Der Referent spricht vor Ort.
Abstract:
The digital transformation has affected literary studies in a variety of ways. First, by making more materials available and second, by opening new avenues of doing research. Many digital approaches to text analysis developed in computer science, computational linguistics, and natural language processing however have primarily been applied to large collections of texts and literary corpora. While these forms of “distant reading” have already produced novel insights and have helped to ask entirely new research questions, methods of distant reading are not the only way of using computers to better understand the works of a single author.
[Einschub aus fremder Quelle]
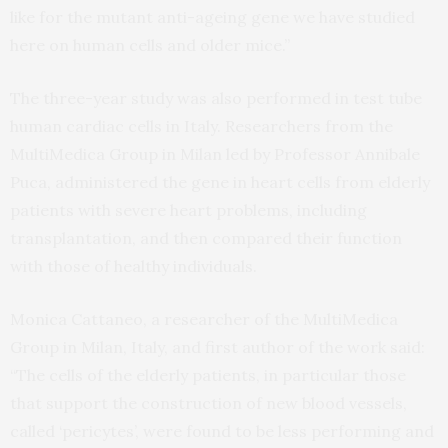
like for the mutant anti-ageing gene we have studied
here on human cells and older mice.”
The three-year study was also performed in test tube
human cardiac cells in Italy. Researchers from the
MultiMedica Group in Milan led by Professor Annibale
Puca, administered the gene in heart cells from elderly
patients with severe heart problems, including
transplantation, and then compared their function
with those of healthy individuals.
Monica Cattaneo, a researcher of the MultiMedica
Group in Milan, Italy, and first author of the work said:
“The cells of the elderly patients, in particular those
that support the construction of new blood vessels,
called ‘pericytes’, were found to be less performing and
My talk will showcase some computational close readings of the American writer Herman Melville and will illustrate that categories of closeness and distance are in fact scalable and not necessarily oppositional. With such a “scalable reading” (Weitin), I will argue that the humanities may find a stance of continuity within the monumental infrastructural change we call digitization.
Kurzbio:
Dr. Dennis Mischke ist wissenschaftlicher Koordinator und Leiter der Geschäftsstelle des »Ada Lovelace Center for Digital Humanities (ADA)« der FU Berlin. Seine Arbeitsgebiete sind Digitale Literaturwissenschaft, Critical Infrastructure Studies, Daten- und Digitalkulturen sowie Digitale Hochschuldidaktik. Dem Studium der Anglistik / Amerikanistik, Medienwissenschaft und Kognitionswissenschaft in Potsdam und Sydney folgte die Promotion im Fach Amerikanistik an der Ruhr-Universität Bochum. Nach verschiedenen Post-Doc Stationen in Deutschland, USA und Australien, war er zuletzt Gründungskoordinator des »Netzwerk für Digitale Geisteswissenschaften« an der Universität Potsdam.